---------- PASSAGE TO READ ----------

Ohio’s Municipal Income Tax Reform: A Step Towards Uniformity
February 26, 2015 Tax Advisor

 

Ohio Governor John Kasich recently signed House Bill 5 (“H.B. 5”) into law, which will be effective January 1, 2016. H.B. 5 contains broad and sweeping changes to Ohio’s municipal income tax, and is a step toward establishing uniformity in administering and complying with Ohio’s municipal income tax.  Some of the major changes contained in H.B. 5 include:

  • Codification of a more uniform tax base
  • Establishment of a uniform NOL carryforward
  • Increasing days allowed under “occasional entrant rule”
  • Updating minimum and estimated tax thresholds
  • Setting consistent income tax return due dates

A more detailed summary of H.B. 5 is provided below:

Establishing a Uniform Tax Base
For purposes of Ohio’s municipal income tax, a taxpayer’s base is:

(Taxable Income) – (Tax-Exempt Income) – (Permitted NOLS {either under prior rules or post-2016})

Tax-exempt items are defined based on whether the taxpayer is:

  • Resident individual
  • Non-resident individual
  • Business entity

Under H.B. 5, some of the following items are tax-exempt:

Residents – Intangible income, social security, pensions, alimony, child support, military pay, and excluded S corporation income (unless previously approved for taxation by taxpayer vote, discussed later).

Non-residents – Tax-exempt income for non-resident taxpayers is mostly the same as a resident with one key difference: a taxpayer’s distributive share income from pass-through entities is not taxable.

Business Entities – Intangible income, proceeds from some insurance policies, and charitable income.

Net Operating Loss (“NOL”) Carryforwards
For taxable years beginning on or after January 1, 2017-and subject to a five-year phase-in process-Ohio’s municipalities will be required to allow a five-year NOL carryforward for all taxpayers.  NOLs generated in 2017 and later may be utilized up to 50% for tax years 2017 – 2022. Any disallowed portions may be carried forward, subject to the five-year limit.  Beginning in the tax year 2023, NOLs may be fully utilized.  NOLs generated prior to 2017 will still be allowed if the municipality’s ordinance previously permitted NOLs.

---------- INFORMATION SUPPLIED ----------

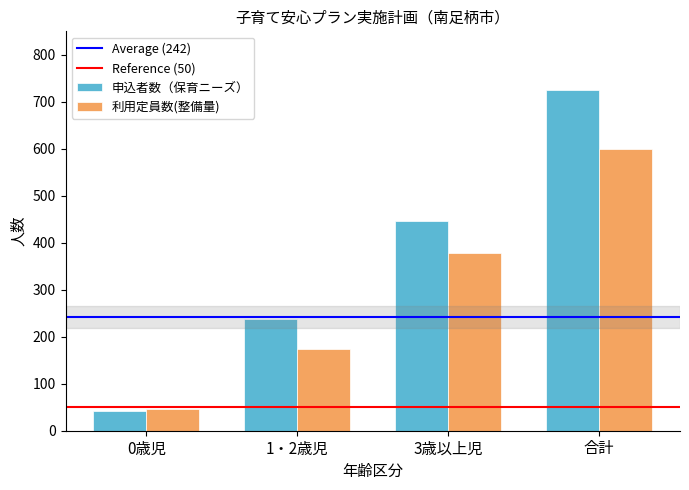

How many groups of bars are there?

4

----------
---------- INFORMATION SUPPLIED ----------

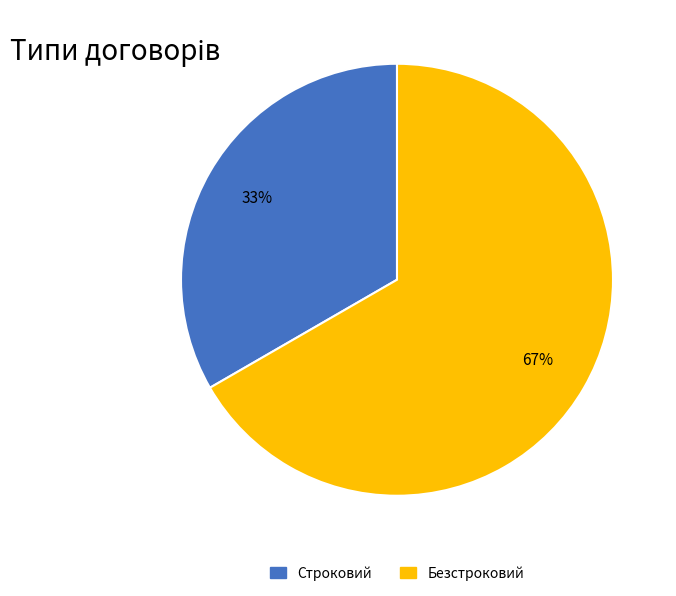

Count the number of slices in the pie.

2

----------

### PROBLEM
Reproduce word for word the stretch of the Ohio municipal income tax article above from "Non-residents – Tax-exempt" through "previously permitted NOLs.".

### REPLY
Non-residents – Tax-exempt income for non-resident taxpayers is mostly the same as a resident with one key difference: a taxpayer’s distributive share income from pass-through entities is not taxable.

Business Entities – Intangible income, proceeds from some insurance policies, and charitable income.

Net Operating Loss (“NOL”) Carryforwards
For taxable years beginning on or after January 1, 2017-and subject to a five-year phase-in process-Ohio’s municipalities will be required to allow a five-year NOL carryforward for all taxpayers.  NOLs generated in 2017 and later may be utilized up to 50% for tax years 2017 – 2022. Any disallowed portions may be carried forward, subject to the five-year limit.  Beginning in the tax year 2023, NOLs may be fully utilized.  NOLs generated prior to 2017 will still be allowed if the municipality’s ordinance previously permitted NOLs.